While many could face the prospect of going out of business, they need to act now to survive and thrive. Customer loyalty is your lifeblood, so understanding changing spending habits and harnessing the right digital experience platforms (DXP) to measure and optimise your customer interactions will be critical. Here are my recommendations for retailers to survive and thrive in a downturn.
Focus on customer retention
Protecting your most loyal customers is an obvious priority in a downturn. Acquiring new customers can be five to 25 times more expensive than retaining existing ones, so focusing on customer retention makes economic sense. What’s more, increasing retention rates can increase profitability. For example, increaing customer retention by 5% can lead to a 25% to 95% increase in profit.
But keeping existing customers can be challenging during a recession as spending habits are radically different. Whether they’re B2B or B2C, customers are far more price sensitive and just focus on the essentials. They’re also more open to trying new brands which are more cost-effective.
To keep their loyalty, you need to create more personalised campaigns to show them the value that your products or services add to their lives. This also means being more sensitive and empathetic to engage your audience’s changed mindset.
But critical to achieving this is measuring the effectiveness of your campaigns. You can do this with a customer data platform (CDP). By combining data from various sources into a single centralised data hub that provides a single customer view, you can ensure you optimise every customer interaction.
Don’t cut marketing budgets
Marketing budgets are often the first to get cut as it’s difficult to measure brand awareness, but try and avoid this. If you reduce your marketing activity in the short term, you’ll pay in the long term. Recessions don’t last forever, and you want your brand to stay visible during a downturn.
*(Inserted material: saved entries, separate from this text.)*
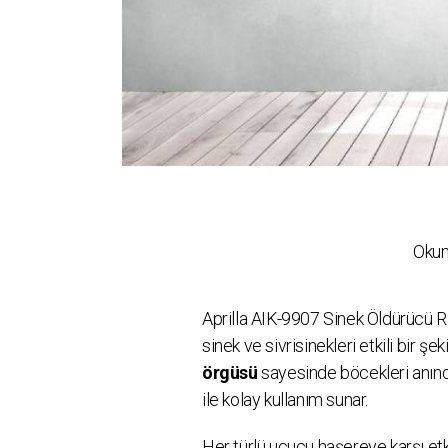
Okum
Aprilla AIK-9907 Sinek Öldürücü R
sinek ve sivrisinekleri etkili bir şe
örgüsü
sayesinde böcekleri anında
ile kolay kullanım sunar.
Her türlü uçucu haşereye karşı etk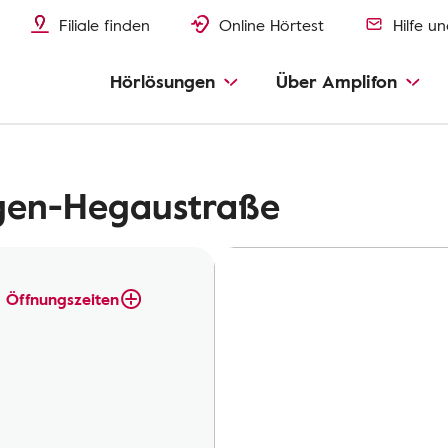
Filiale finden
Online Hörtest
Hilfe u
Hörlösungen
Über Amplifon
ngen-Hegaustraße
Öffnungszeiten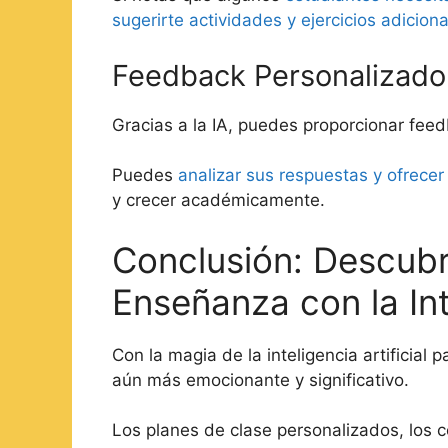
sugerirte actividades y ejercicios adicion
Feedback Personalizado
Gracias a la IA, puedes proporcionar fee
Puedes
analizar sus respuestas y ofrece
y crecer académicamente.
Conclusión: Descubre
Enseñanza con la In
Con la magia de la inteligencia artificial 
aún más emocionante y significativo.
Los planes de clase personalizados, los 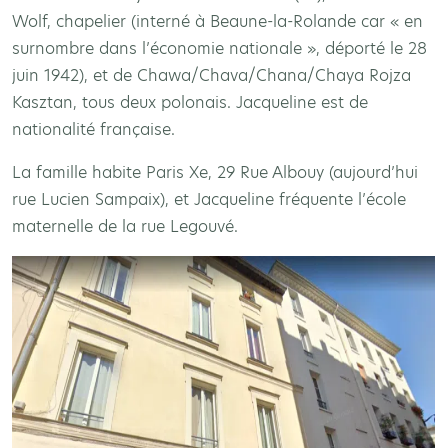
Wolf, chapelier (interné à Beaune-la-Rolande car « en
surnombre dans l’économie nationale », déporté le 28
juin 1942), et de Chawa/Chava/Chana/Chaya Rojza
Kasztan, tous deux polonais. Jacqueline est de
nationalité française.
La famille habite Paris Xe, 29 Rue Albouy (aujourd’hui
rue Lucien Sampaix), et Jacqueline fréquente l’école
maternelle de la rue Legouvé.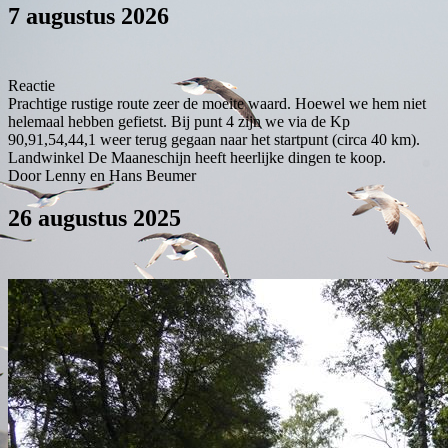
7 augustus 2026
Reactie
Prachtige rustige route zeer de moeite waard. Hoewel we hem niet
helemaal hebben gefietst. Bij punt 4 zijn we via de Kp
90,91,54,44,1 weer terug gegaan naar het startpunt (circa 40 km).
Landwinkel De Maaneschijn heeft heerlijke dingen te koop.
Door Lenny en Hans Beumer
26 augustus 2025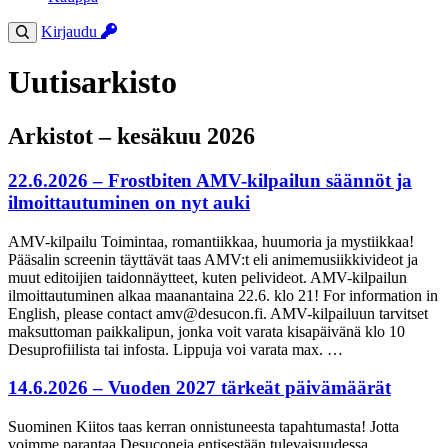
Kirjaudu
Uutisarkisto
Arkistot – kesäkuu 2026
22.6.2026 – Frostbiten AMV-kilpailun säännöt ja
ilmoittautuminen on nyt auki
AMV-kilpailu Toimintaa, romantiikkaa, huumoria ja mystiikkaa!
Pääsalin screenin täyttävät taas AMV:t eli animemusiikkivideot ja
muut editoijien taidonnäytteet, kuten pelivideot. AMV-kilpailun
ilmoittautuminen alkaa maanantaina 22.6. klo 21! For information in
English, please contact amv@desucon.fi. AMV-kilpailuun tarvitset
maksuttoman paikkalipun, jonka voit varata kisapäivänä klo 10
Desuprofiilista tai infosta. Lippuja voi varata max. …
14.6.2026 – Vuoden 2027 tärkeät päivämäärät
Suominen Kiitos taas kerran onnistuneesta tapahtumasta! Jotta
voimme parantaa Desuconeja entisestään tulevaisuudessa,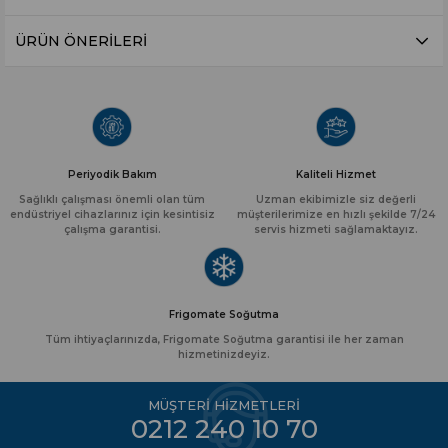
ÜRÜN ÖNERILERI
Periyodik Bakım
Kaliteli Hizmet
Sağlıklı çalışması önemli olan tüm
Uzman ekibimizle siz değerli
endüstriyel cihazlarınız için kesintisiz
müşterilerimize en hızlı şekilde 7/24
çalışma garantisi.
servis hizmeti sağlamaktayız.
Frigomate Soğutma
Tüm ihtiyaçlarınızda, Frigomate Soğutma garantisi ile her zaman
hizmetinizdeyiz.
MÜŞTERİ HİZMETLERİ
0212 240 10 70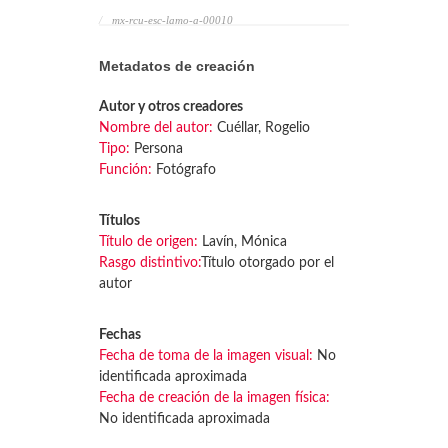
mx-rcu-esc-lamo-a-00010
Metadatos de creación
Autor y otros creadores
Nombre del autor:
Cuéllar, Rogelio
Tipo:
Persona
Función:
Fotógrafo
Títulos
Título de origen:
Lavín, Mónica
Rasgo distintivo:
Título otorgado por el
autor
Fechas
Fecha de toma de la imagen visual:
No
identificada aproximada
Fecha de creación de la imagen física:
No identificada aproximada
According to the Harvard Business Review, companies that maintained their marketing and ad spend during downturns grew their market share. Take brands like Johnson & Johnson and Colgate-Palmolive, which have never stopped marketing and always fared well during recessions. So review your marketing budget with caution, and ensure you have the right data available to make any decisions.
Invest in the right digital products
You may be tempted to decrease your budget by cancelling subscriptions for some of your tools and platforms, or you might pause investing in a new part of your martech stack. However, both decisions are short-sighted and are not focused on the end goal – the end of the recession. To stay ahead of the competition and avoid getting caught short when the market goes back to normal, be prepared.
Take CDPs. They’re not only a differentiator for retailers, but also important during a recession when up-to-date intel on your customers is critical. Consumer habits can change, not just during a recession, but after too. You need the right tools in place to monitor these shifts now. Because without critical investments, there may not be an after.
On the flip side, ensure you review your digital stack and eliminate any redundant, inefficient systems that don’t support your objectives. Otherwise, this could lead to unnecessary overspending on tech which you cannot afford to do during a downturn.
Keep calm and carry on marketing
While times will be hard, there’s an opportunity to win the loyalty of more customers and strengthen your market position. Those that listen to their customers and create marketing campaigns using the right DXPs while carefully measuring the results, could emerge stronger with a brighter future, however those that don’t, risk their reputation and market share. So make any adjustments to your strategy and investment with caution, ensuring all decisions are grounded in data. Keep calm and carry on marketing.